By comparison, the built-in nature of an API integration means that data can be exchanged between partners instantly, allowing for critical information on orders or freight to be updated automatically. APIs can also be tweaked or optimized with relative ease by developers to match the needs of clients, which makes for much more productive partnerships.

3 game-changing uses for APIs in the ecommerce logistics 

1. Shipping and freight selection 

Choosing between carriers is easily one of the most friction-filled parts of the fulfillment process. APIs enable 3PLs to connect directly with major carriers in real-time to identify which shipping method is optimal for their customer’s needs, without needing to jump on the phone or website.
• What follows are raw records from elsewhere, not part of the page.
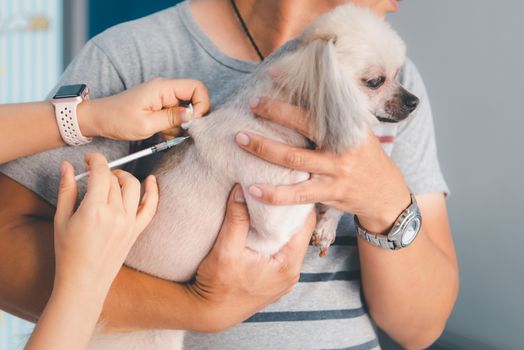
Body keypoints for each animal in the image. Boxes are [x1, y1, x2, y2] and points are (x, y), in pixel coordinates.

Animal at [89, 4, 418, 348]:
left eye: (398, 76)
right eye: (375, 81)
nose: (414, 101)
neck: (271, 126)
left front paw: (327, 225)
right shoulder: (275, 219)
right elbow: (310, 193)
Whiplash’s automated SmartRate selection tool is built from integrations with all major parcel carriers, using customers’ order history to formulate the most efficient shipping option that meets both cost and speed requirements for domestic and international delivery. 
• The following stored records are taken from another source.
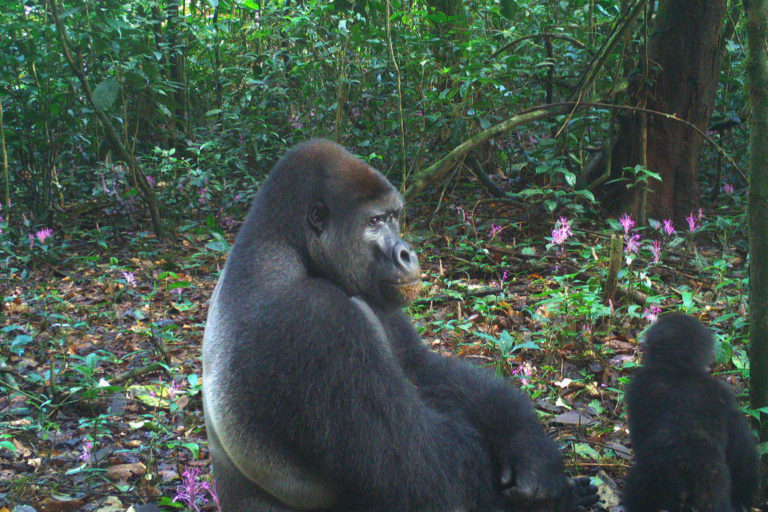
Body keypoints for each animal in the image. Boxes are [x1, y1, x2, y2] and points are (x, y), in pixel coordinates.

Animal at [202, 140, 592, 512]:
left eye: (393, 217)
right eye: (374, 222)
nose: (407, 253)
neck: (286, 245)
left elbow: (423, 367)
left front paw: (530, 446)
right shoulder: (316, 316)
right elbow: (428, 473)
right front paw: (558, 498)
2. Order Management Systems (OMS)

Real-time insights on orders and inventory are essential when today’s consumers expect regular status updates from brands. Endless ‘where is my order?’ questions are very taxing on customer support teams and take valuable time away from handling more complex service requests. This is even more consuming when brands are selling via multiple channels, which forces teams to navigate numerous interfaces to find up-to-date information.

By integrating directly with popular ecommerce platforms and marketplaces, 3PLs can offer businesses a much more streamlined and accessible OMS that puts important order information all in the same place. This means increased productivity and greater ease of navigation.

Offering seamless integrations with Shopify, Bigcommerce, and Magento, the Whiplash platform allows brands to view, edit, and filter all outstanding orders at one glance through one intuitive interface. No advanced training required!

3. Returns management

As return rates continue to rise across channels, reverse logistics has become an increasingly vital workflow. Without an effective system for getting items back on the shelf quickly, businesses will grapple with issues ranging from delays in refunds to costly quantities of deadstock.

Every brand has a different way that it wants to manage its returns, from an exchanges-first approach to offering a fully branded returns portal that maintains a consistent end-to-end customer experience, meaning that it’s impossible for 3PLs to meet customer needs on the back of EDIs alone. 

API-led integrations with top-end returns management tools enable 3PLs to meet the diverse needs of their customers, without having the expense of building their own systems from scratch. Whiplash offers seamless integrations with three of the biggest returns management tools: Returnly, Happy Returns, and Loop.

The API economy has arrived, it’s certainly not going away any time soon. While a reliance on APIs does come with risks and drawbacks, they present some major opportunities to enhance the customer experience and gain a competitive advantage. For retailers, it’s a welcome occasion to pursue value-added partnerships with 3PL providers who can provide seamless pathways to additional service offering, whether they’re needed now or in the future.